Travellers on Hong Kong and mainland airlines should brace for extensive security checks of carry-on bags as the United States considers expanding its ban on laptops and other large electronic items to include all international flights.
Citing a “real sophisticated threat” from terrorists, US Homeland Security Secretary John Kelly on Sunday said Washington was looking to tighten airline security with added screenings of cabin luggage and by expanding the ban on electronic devices larger than a smartphone.
Asked on Fox News whether he would ban laptops from the cabins of all international flights into and out of the US, Kelly said: “I might.”
The US government in March introduced restrictions on large electronic devices, such as laptops, on flights from 10 airports in the Middle East and North Africa. The UK implemented a similar ban for fewer countries. Affected countries conduct additional security checks of passengers’ carry-on luggage at the departure gate.
Aviation experts warned that Cathay Pacific Airways and state-owned mainland carriers could be among the most affected.
Clement Lai Ka-chi, who helped form Hong Kong’s Counter Terrorism Response Unit and was once in charge of the airport’s policing and security, said there needed to be “better X-ray machines” or passengers will face a much longer screening process.
People who try to avoid handing in their laptops would pose a greater security issue, Lai said.
The measures will be a major talking point at the International Air Transport Association annual meeting in Mexico next week. The association estimated that extending a laptop ban to Europe would cost travellers more than US$1 billion (HK$7.7 billion) in lost productivity, longer travel times and laptop rentals.
Airlines in countries affected by the US and UK bans have sought to resolve disruption issues by offering laptop rentals.
Hong Kong’s aviation authority said it was closely liaising with the US Transportation Security Administration, while Avseco, the airport’s security contractor, said it had not received any guidance on implementing enhanced security measures.
As a major provider of premium seating, such as business class, Cathay Pacific’s earnings could be significantly affected, according to Flight Global’s Asia managing editor Greg Waldron.

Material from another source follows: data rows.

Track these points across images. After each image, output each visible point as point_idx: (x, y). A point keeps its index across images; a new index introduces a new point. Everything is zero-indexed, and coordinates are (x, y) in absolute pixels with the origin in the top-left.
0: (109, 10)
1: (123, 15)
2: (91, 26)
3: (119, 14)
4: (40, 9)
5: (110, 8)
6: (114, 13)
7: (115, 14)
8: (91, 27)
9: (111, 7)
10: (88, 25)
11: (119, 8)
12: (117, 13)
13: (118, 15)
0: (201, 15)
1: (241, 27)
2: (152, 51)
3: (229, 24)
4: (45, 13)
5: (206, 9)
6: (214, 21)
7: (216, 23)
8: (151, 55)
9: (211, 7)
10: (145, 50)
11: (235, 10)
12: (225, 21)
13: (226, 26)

“For Singapore Airlines and Cathay, if such a ban occurs it could make a dent in their premium bookings, which would probably show up in their earnings given the razor-thin margins that prevail in the industry,” he said.

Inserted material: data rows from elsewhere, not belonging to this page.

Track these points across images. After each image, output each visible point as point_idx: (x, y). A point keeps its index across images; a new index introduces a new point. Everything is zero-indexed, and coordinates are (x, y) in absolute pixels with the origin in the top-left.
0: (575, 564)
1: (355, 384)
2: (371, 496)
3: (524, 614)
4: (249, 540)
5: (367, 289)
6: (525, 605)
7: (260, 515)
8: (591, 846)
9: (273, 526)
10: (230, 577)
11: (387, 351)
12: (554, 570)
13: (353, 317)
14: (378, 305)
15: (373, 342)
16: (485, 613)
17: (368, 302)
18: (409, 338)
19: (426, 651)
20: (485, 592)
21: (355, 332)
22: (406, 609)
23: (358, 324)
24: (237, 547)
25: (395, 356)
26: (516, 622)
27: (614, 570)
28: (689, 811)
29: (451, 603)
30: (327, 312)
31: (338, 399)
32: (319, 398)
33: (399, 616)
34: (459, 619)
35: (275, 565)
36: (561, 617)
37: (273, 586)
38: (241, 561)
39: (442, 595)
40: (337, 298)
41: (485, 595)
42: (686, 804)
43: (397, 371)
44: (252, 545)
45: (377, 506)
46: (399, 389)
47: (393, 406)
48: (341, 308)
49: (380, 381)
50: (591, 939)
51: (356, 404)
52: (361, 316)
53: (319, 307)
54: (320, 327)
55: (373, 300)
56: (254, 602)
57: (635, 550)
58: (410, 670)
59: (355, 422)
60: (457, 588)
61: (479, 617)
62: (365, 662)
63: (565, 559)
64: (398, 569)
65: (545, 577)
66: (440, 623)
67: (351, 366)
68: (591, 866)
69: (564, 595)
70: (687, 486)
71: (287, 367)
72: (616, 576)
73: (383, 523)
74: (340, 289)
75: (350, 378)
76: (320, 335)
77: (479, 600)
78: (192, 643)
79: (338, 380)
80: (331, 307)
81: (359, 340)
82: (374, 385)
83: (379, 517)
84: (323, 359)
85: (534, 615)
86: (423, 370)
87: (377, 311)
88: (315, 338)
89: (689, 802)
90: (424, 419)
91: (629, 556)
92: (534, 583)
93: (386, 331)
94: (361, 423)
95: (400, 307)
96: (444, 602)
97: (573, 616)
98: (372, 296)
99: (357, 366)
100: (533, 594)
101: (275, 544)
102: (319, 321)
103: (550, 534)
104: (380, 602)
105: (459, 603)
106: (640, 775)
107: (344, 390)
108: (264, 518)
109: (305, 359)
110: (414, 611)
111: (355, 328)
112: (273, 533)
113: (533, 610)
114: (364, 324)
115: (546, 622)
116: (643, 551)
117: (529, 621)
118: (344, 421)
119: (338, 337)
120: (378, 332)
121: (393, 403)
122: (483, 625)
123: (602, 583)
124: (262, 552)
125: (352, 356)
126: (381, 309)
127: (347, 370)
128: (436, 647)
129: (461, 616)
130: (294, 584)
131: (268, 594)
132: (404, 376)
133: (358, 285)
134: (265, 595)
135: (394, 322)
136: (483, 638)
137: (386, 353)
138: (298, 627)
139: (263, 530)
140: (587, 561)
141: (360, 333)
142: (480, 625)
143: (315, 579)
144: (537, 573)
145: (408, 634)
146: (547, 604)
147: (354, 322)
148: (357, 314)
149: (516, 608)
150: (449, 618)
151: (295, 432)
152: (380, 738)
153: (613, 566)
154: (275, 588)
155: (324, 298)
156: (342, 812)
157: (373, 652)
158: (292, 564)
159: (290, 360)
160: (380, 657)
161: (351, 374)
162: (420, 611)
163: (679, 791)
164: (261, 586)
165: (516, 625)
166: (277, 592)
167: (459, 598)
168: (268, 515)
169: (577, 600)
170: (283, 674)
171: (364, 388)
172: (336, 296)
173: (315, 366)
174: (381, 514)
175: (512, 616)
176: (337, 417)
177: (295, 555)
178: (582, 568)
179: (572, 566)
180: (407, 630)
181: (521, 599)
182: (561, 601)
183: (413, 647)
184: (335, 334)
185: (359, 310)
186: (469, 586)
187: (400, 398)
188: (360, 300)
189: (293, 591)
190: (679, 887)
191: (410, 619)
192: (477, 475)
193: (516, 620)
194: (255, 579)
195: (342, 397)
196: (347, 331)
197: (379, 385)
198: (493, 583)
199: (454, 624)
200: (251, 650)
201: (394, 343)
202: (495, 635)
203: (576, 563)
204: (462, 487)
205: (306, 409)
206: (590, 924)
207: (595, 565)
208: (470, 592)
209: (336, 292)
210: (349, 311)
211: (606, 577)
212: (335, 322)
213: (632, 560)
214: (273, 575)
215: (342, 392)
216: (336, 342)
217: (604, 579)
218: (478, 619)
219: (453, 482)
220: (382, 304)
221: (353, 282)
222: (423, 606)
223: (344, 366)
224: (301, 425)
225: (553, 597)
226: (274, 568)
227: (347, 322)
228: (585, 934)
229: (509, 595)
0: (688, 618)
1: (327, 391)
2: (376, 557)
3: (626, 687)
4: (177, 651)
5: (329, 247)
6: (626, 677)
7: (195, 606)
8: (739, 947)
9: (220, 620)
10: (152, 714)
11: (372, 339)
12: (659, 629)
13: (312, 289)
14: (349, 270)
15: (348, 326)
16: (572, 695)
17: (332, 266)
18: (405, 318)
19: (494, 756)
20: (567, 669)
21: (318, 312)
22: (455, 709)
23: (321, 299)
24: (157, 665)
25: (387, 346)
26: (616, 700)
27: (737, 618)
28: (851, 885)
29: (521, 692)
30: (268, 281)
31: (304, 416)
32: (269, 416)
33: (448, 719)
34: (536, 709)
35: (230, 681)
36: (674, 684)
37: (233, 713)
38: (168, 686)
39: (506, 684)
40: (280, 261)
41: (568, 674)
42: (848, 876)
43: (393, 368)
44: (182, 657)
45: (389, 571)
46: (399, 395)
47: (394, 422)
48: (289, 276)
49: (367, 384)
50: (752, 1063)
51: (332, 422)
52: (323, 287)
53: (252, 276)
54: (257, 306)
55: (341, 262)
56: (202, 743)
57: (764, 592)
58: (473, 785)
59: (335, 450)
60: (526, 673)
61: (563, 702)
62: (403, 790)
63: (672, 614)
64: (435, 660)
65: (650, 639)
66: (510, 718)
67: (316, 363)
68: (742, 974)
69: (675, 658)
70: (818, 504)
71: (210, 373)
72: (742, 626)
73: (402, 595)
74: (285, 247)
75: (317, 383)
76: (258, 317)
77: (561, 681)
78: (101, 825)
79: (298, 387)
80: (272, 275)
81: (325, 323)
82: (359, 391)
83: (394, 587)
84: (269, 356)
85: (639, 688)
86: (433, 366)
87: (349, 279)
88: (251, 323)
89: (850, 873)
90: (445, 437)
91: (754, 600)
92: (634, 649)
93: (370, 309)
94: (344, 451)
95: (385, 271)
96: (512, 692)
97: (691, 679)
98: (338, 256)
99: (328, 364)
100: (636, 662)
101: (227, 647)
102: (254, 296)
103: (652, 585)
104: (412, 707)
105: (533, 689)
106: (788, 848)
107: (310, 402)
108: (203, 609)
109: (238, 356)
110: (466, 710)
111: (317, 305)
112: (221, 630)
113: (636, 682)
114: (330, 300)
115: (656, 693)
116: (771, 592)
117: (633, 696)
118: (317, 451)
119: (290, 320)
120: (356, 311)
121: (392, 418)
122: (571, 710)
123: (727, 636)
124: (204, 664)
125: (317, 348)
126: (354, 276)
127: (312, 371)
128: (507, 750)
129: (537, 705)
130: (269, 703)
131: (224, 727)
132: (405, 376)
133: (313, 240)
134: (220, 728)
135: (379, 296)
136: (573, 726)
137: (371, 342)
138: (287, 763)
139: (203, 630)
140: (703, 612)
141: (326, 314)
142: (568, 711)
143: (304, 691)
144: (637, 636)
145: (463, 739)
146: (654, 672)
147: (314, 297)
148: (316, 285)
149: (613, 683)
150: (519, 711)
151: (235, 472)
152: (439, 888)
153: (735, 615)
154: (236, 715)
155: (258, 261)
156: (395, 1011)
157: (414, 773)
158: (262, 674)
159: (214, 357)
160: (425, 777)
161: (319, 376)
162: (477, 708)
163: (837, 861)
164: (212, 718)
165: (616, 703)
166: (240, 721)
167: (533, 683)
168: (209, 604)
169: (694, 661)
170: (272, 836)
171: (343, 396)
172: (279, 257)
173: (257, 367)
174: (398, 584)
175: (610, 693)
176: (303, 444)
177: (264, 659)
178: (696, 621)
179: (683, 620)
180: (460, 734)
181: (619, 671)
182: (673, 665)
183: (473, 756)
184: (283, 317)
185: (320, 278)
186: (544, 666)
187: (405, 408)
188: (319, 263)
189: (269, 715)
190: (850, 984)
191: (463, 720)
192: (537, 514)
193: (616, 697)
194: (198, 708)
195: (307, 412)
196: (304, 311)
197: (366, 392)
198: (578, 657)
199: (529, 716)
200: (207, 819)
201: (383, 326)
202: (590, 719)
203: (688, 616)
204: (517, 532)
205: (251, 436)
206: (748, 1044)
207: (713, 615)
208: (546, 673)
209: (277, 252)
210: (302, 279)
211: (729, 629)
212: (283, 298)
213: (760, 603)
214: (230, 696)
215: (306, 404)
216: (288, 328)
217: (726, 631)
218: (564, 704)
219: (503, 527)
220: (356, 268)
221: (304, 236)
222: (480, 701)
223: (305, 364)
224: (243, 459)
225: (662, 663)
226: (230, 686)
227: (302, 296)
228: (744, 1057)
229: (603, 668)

CAPA Centre for Aviation analyst Will Horton said the ban would be problematic for passengers on Chinese airlines, which do not allow the use of mobile phones even in flight mode. “Chinese airlines may not allow passengers to use any electronic devices on flights to the US if the ban is extended to Asia,” he said.
Young Post junior reporter Angelina Wang, 15, from Chinese International School did not welcome the ban because it could be extremely inconvenient. “While alternative services like rentals exist, you can’t copy any files you have done during the flights,” she said.
Angelina believed there were other better options, such as improving x-ray systems.
Another junior reporter Cedric Li, 17, from Sha Tin College said having more stringent boarding checks would only be marginally better, and as a result, policies should be re-evaluated before a decision can be made.
Clement O’Young, 15, from Sha Tin College told Young Post that laptops were sometimes unnecessary as the flight entertainment and other devices could be a good solution to the security issues. “Every passenger should make safety a priority,” he said.